2) It should be made clear to the client that their actions go against the advice being given.
3) It should be made clear to the client what the risks of the alternative course of action are.
Importantly, Linda Todd, head of operations at Bankhall, says the FCA has made it clear that they expect it to be uncommon for clients who have sought advice to reject that advice, and proceed on a different basis.
Therefore, Ms Todd says the message is clear that ‘insistent client’ transactions should be the exception, rather than the norm.
In other words, she says the FCA clearly feels if firms follow the above steps sufficiently then the expectation is that the majority of clients would be inclined to follow the recommendations being made.
Ms Todd says: “The FCA has also already highlighted some of their key concerns from cases they have seen, principally that in a number of previous cases the adviser’s recommendation is not clear and risks have not been adequately explained.
“Additionally, cases have been incorrectly processed as ‘insistent client’ cases where this does not reflect the reality (for example, where the advice is simply a reflection of what the client has requested they would like to do).”
Keith Richards, chief executive of the Personal Finance Society, says that it is important to be absolutely clear that the FCA are neither saying that facilitating an insistent client transaction is wrong or right.

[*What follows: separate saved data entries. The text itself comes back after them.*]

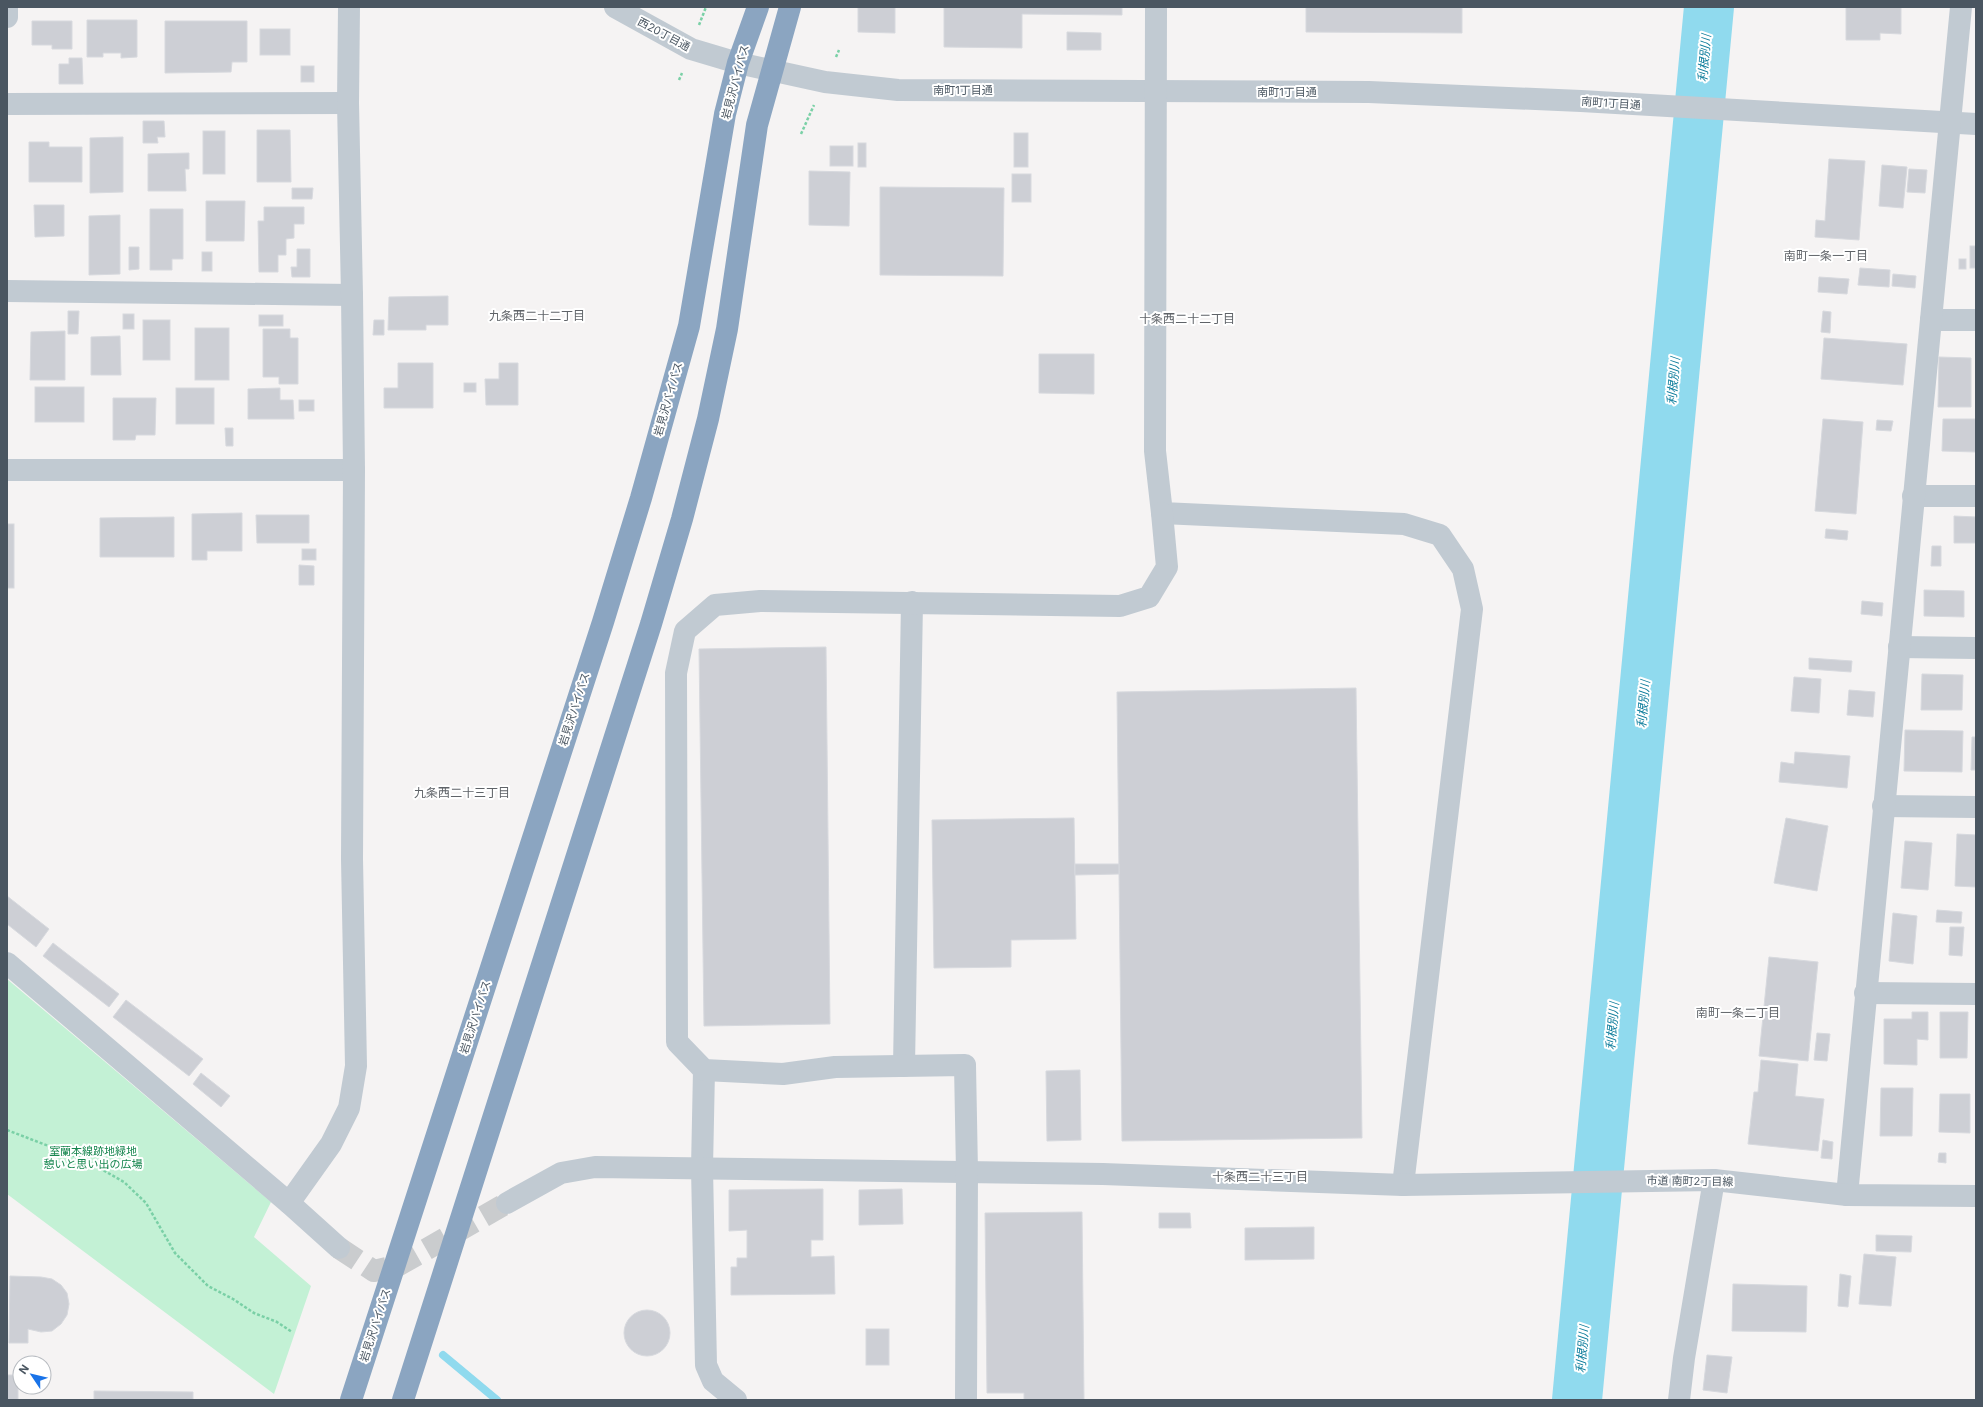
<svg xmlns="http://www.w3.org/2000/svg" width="1983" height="1407" font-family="Inter,'Noto Sans JP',sans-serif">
  <rect width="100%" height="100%" fill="#f5f3f3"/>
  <!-- green -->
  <polygon fill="#c3f1d5" points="7,979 271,1202 254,1237 311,1286 274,1394 7,1194"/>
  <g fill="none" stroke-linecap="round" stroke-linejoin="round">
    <!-- stream -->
    <polyline stroke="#90daee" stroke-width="8" points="443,1355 497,1400"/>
    <!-- river -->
    <polyline stroke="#90daee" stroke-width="50" points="1577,1400 1709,7"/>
  </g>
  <!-- building -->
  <g fill="#cdcfd5" stroke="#d7d9de">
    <polygon points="858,7 895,7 895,33 858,32"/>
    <polygon points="944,7 1122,7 1122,15 1022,14 1022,48 944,47"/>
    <polygon points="1306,7 1462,7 1462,33 1306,32"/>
    <polygon points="1846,7 1901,7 1901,34 1880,33 1880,40 1846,40"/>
    <polygon points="87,20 137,20 137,57 121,58 121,53 103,53 103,57 87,57"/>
    <polygon points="32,21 72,21 72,49 52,49 52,45 32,45"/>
    <polygon points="165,21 247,21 247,62 232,62 231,72 165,73"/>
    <rect x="260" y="29" width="30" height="26"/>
    <polygon points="1067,32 1101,33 1101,50 1067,50"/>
    <polygon points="69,58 82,58 83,84 59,84 59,64 69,64"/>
    <rect x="301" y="66" width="13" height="16"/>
    <polygon points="143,121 164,121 165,137 157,137 158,143 143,143"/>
    <polygon points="257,130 290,130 291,182 257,182"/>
    <rect x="203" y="131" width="22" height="43"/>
    <rect x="1014" y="133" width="14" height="34"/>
    <polygon points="123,137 123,192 90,193 90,138"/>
    <polygon points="29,142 49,142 49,147 82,147 82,182 29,182"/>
    <rect x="858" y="143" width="8" height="24"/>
    <rect x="830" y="146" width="23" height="20"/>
    <polygon points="189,153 189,169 185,169 186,191 148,191 148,154"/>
    <polygon points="1829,159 1865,161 1859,240 1815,237 1816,220 1825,221"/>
    <polygon points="1882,165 1907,167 1903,208 1879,206"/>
    <polygon points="1909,169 1927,170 1925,193 1907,192"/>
    <polygon points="809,171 850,172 849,226 809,225"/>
    <rect x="1012" y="174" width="19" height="28"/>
    <polygon points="880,187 1004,188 1003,276 880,275"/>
    <polygon points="292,188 313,188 312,199 292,199"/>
    <polygon points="206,201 245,201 244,241 206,241"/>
    <polygon points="34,205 64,205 64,236 35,237"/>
    <polygon points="264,207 304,207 304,224 294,224 294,238 286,239 286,255 278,255 278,272 259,272 258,221 264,221"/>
    <polygon points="150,209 183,209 183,259 172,259 172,270 150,270"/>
    <polygon points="120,215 120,274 89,275 89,216"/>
    <rect x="1970" y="246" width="6" height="22"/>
    <polygon points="129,247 139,247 139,269 129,270"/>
    <polygon points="297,249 310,249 310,277 292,277 291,267 297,267"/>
    <rect x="202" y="252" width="10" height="19"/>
    <rect x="1959" y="259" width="7" height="10"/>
    <polygon points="1860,268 1890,270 1889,287 1858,285"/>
    <polygon points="1893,274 1916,276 1915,288 1892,286"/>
    <polygon points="1819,277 1849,279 1847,294 1818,292"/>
    <polygon points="448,296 448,325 426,325 426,330 388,330 389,297"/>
    <polygon points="68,311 79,311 78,334 68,334"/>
    <polygon points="1823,311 1831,312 1830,333 1821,332"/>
    <rect x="123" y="314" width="11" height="15"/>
    <rect x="259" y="315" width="24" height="11"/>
    <rect x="143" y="320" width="27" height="40"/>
    <polygon points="374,320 384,320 384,335 373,335"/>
    <rect x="195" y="328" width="34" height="52"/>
    <polygon points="263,329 290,329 290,338 298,338 298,384 279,384 279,377 263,377"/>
    <polygon points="65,331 65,380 30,380 31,332"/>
    <polygon points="120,336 121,375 91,375 91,337"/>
    <polygon points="1824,338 1907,344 1903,385 1821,379"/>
    <polygon points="1039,354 1094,354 1094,394 1039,393"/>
    <polygon points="1939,357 1971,358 1971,407 1938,407"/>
    <polygon points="398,363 433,363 433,408 384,408 384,388 398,388"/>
    <polygon points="499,363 518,363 518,405 486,405 485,379 499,379"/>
    <rect x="464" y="383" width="12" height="9"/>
    <rect x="35" y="387" width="49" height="35"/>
    <rect x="176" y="388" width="38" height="36"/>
    <polygon points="280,388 280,400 293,400 294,419 248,419 248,389"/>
    <polygon points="113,398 156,398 155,435 136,435 135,440 113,440"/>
    <rect x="299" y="400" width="15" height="11"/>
    <polygon points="1823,419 1863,422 1856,514 1815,511"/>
    <polygon points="1943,419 1976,419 1976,452 1942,451"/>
    <polygon points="1877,420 1893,421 1891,431 1876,430"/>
    <polygon points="225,428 233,428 233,446 226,446"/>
    <polygon points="242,513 242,551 207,551 207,560 192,560 192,514"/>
    <polygon points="256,515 309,515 309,543 257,543"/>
    <polygon points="1954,516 1976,517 1976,543 1954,543"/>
    <polygon points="174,517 174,557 100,557 100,518"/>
    <rect x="7" y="524" width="7" height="64"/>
    <polygon points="1826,529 1848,531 1847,540 1825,538"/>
    <polygon points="1932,546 1941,546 1941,566 1931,566"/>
    <rect x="302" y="549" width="14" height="11"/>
    <polygon points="299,565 314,566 314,585 299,585"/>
    <polygon points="1924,590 1964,591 1964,617 1924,616"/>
    <polygon points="1862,601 1883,603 1882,616 1861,614"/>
    <polygon points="826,647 830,1024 704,1026 699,649"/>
    <polygon points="1809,658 1852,661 1851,672 1809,669"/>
    <polygon points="1922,674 1963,675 1962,710 1921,710"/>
    <polygon points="1794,677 1821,679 1819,713 1791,711"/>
    <polygon points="1356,688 1362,1138 1122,1141 1117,692"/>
    <polygon points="1849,690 1875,692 1873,717 1847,715"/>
    <polygon points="1905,730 1963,731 1962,772 1904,771"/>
    <polygon points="1972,737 1976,737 1976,770 1971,770"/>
    <polygon points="1795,752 1850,756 1847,788 1779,782 1781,762 1794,764"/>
    <polygon points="1074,818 1076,939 1011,940 1011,967 934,968 932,820"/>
    <polygon points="1786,818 1828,826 1817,891 1774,883"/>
    <polygon points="1957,834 1976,835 1976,887 1955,886"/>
    <polygon points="1905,841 1932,843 1928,890 1901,888"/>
    <polygon points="1075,864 1119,864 1119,874 1075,875"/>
    <polygon points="7,896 49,929 36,947 7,924"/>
    <polygon points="1937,910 1962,912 1961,923 1936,922"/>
    <polygon points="1893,913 1917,916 1913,964 1889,961"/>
    <polygon points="1950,927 1964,927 1962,956 1949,955"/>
    <polygon points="53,943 119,994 109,1007 43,956"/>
    <polygon points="1769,957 1818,962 1808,1061 1759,1056"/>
    <polygon points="126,1000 203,1059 189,1076 113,1017"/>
    <polygon points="1912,1012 1928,1012 1928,1040 1917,1039 1917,1065 1884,1064 1884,1019 1912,1019"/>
    <polygon points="1940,1012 1968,1012 1967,1058 1940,1058"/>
    <polygon points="1817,1033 1830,1034 1827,1061 1814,1060"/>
    <polygon points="1761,1060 1798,1064 1795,1096 1824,1099 1818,1151 1748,1144 1754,1092 1758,1092"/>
    <polygon points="1080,1070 1081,1140 1047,1141 1046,1071"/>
    <polygon points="201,1073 230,1096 221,1107 193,1084"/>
    <polygon points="1881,1088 1913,1088 1912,1136 1880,1136"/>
    <polygon points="1940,1094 1970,1094 1970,1133 1939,1132"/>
    <polygon points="1823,1140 1833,1142 1832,1159 1821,1158"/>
    <polygon points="1939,1153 1946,1153 1946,1163 1938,1162"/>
    <polygon points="823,1189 823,1240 811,1240 811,1257 834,1256 835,1294 731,1295 731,1267 737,1267 737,1258 747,1258 747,1230 729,1231 729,1190"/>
    <polygon points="902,1189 903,1224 859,1225 859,1190"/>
    <polygon points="1082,1212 1084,1400 1024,1400 1024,1393 987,1393 985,1213"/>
    <polygon points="1159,1213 1190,1213 1191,1228 1159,1228"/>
    <polygon points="1314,1227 1314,1259 1245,1260 1245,1228"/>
    <polygon points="1876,1235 1912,1236 1911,1252 1876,1251"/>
    <polygon points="1864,1254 1896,1257 1891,1306 1859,1304"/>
    <polygon points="1840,1274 1851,1276 1848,1307 1838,1306"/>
    <polygon points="10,1276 41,1277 52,1279 61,1285 67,1293 69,1304 67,1315 61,1324 52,1331 41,1332 28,1329 28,1343 9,1343"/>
    <polygon points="1733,1284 1807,1286 1806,1332 1732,1331"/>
    <circle cx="647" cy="1333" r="23"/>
    <rect x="866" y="1329" width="23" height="36"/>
    <polygon points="1707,1355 1732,1357 1727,1393 1703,1390"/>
    <rect x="7" y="1375" width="11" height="25"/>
    <polygon points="94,1391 193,1392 193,1400 94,1400"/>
  </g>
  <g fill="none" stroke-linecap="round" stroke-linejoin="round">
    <!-- minor-tunnel -->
    <polyline stroke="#caccce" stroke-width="22" stroke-dasharray="22 11" stroke-linecap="butt" points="339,1248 374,1271 399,1265 507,1203"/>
    <!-- path -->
    <g stroke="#7ad0a6" stroke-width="2.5" stroke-dasharray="3 2" stroke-linecap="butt">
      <polyline points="699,25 706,7"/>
      <polyline points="836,57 839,50"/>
      <polyline points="679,80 682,73"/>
      <polyline points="801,134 814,105"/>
      <polyline points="7,1130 85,1160 124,1182 146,1203 175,1253 208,1286 233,1299 254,1313 277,1322 292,1332"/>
    </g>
    <!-- minor -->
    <g stroke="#c1cad2" stroke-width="22">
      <polyline points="615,7 691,49 738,63 825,82 898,90 1369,92 1581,101 1976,124"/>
      <polyline points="1156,7 1155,451 1162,513 1404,524 1440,535 1463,569 1472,609 1403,1185"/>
      <polyline points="7,17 7,7"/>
      <polyline points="7,104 348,103"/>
      <polyline points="7,291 352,295"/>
      <polyline points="1931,320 1976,320"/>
      <polyline points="7,470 354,470"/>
      <polyline points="1913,496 1976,496"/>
      <polyline points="1899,647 1976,648"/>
      <polyline points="1883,806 1976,807"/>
      <polyline points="7,963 289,1203 339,1248"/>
      <polyline points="1865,993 1976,994"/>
      <polyline points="904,1066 912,602"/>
      <polyline points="704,1070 702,1168 706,1365 713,1381 736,1400"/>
      <polyline points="1847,1195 1961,7"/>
      <polyline points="289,1203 331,1144 349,1108 356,1066 352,859 354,470 352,295 348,103 349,7"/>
      <polyline points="507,1203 561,1173 595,1167 1103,1174 1403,1185 1714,1180 1847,1195 1976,1196"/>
      <polyline points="966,1400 967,1172 965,1065 835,1067 783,1074 704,1070 677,1042 676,673 685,631 715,605 760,601 1120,606 1149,597 1167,567 1162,513"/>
      <polyline points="1679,1400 1684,1358 1714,1180"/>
    </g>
    <!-- highway -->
    <g stroke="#8ba5c1" stroke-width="22">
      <polyline points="351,1400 603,622 641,498 689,326 725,114 738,63 758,7"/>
      <polyline points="403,1400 651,624 682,519 708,419 727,329 757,125 790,7"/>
    </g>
  </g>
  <g text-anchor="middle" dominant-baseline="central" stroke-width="4" stroke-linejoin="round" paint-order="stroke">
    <!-- street labels -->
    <g font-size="11" fill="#4a5661" stroke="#fff">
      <text transform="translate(664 34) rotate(28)">西20丁目通</text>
      <text transform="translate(735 82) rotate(-75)">岩見沢バイパス</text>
      <text x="963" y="90">南町1丁目通</text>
      <text x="1287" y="92">南町1丁目通</text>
      <text transform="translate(1611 103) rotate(4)">南町1丁目通</text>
      <text transform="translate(668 399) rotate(-74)">岩見沢バイパス</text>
      <text transform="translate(574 709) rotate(-72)">岩見沢バイパス</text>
      <text transform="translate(475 1017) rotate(-72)">岩見沢バイパス</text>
      <text transform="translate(1690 1181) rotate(1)">市道 南町2丁目線</text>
      <text transform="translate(375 1325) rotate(-72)">岩見沢バイパス</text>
    </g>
    <!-- park labels -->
    <g font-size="11" fill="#17864f" stroke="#fff">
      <text x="93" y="1151">室蘭本線跡地緑地<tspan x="93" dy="13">憩いと思い出の広場</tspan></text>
    </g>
    <!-- water labels -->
    <g font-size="12" font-style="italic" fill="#0c7c9b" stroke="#fff">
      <text transform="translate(1704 58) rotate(-85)">利根別川</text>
      <text transform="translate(1673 381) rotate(-85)">利根別川</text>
      <text transform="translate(1643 704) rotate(-85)">利根別川</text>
      <text transform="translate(1612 1026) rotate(-85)">利根別川</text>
      <text transform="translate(1582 1349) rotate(-85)">利根別川</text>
    </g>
    <!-- neighbourhood labels -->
    <g font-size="12" fill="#5f6368" stroke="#fff">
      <text x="1826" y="255">南町一条一丁目</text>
      <text x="537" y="315">九条西二十二丁目</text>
      <text x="1187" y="318">十条西二十二丁目</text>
      <text x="462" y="792">九条西二十三丁目</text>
      <text x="1738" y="1012">南町一条二丁目</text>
      <text x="1260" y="1176">十条西二十三丁目</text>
    </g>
  </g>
  <!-- border -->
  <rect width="1983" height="1407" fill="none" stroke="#4a5661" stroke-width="16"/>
  <!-- north arrow -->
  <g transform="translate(32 1375) rotate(305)"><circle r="19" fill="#ffffff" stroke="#b7bbc0"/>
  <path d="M0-3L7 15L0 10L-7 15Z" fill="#1a73e8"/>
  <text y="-6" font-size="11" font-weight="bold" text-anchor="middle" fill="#4a5661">N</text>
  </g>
</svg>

He says the FCA is simply saying that if an adviser chooses to facilitate an insistent client instruction then they should follow the three stage process.
Mr Richards says the issue remains that ‘insistent client’ does not form part of the official Conduct of Business rule book but always acting in the ‘best interests’ of the client is.
At the time this guide was produced, Mr Richards says the Personal Finance Society was seeking confirmation from both the FCA and Treasury about whether advisers will be in breach of COB rules by transacting an activity against the clients best interests.
He says: “We are also seeking a variation of process to better protect consumers and the profession under such circumstances and the provide certainty of future treatment when the outcome of a poor decision becomes more evident.
“We don’t want to give the ‘ambulance chasers’ a new stream of revenue.
“The FCA Pension Freedoms Data Collection Report in September 2015 showed that 91 per cent of small adviser firms wouldn’t deal with pension transfers for insistent clients as a general principal, although just over 50 per cent stated they would consider the circumstances.
“The PFS’s own member survey has shown that 81 per cent of members will not transact Pension Freedoms ‘insistent clients’ under any circumstance with the balance cautious.”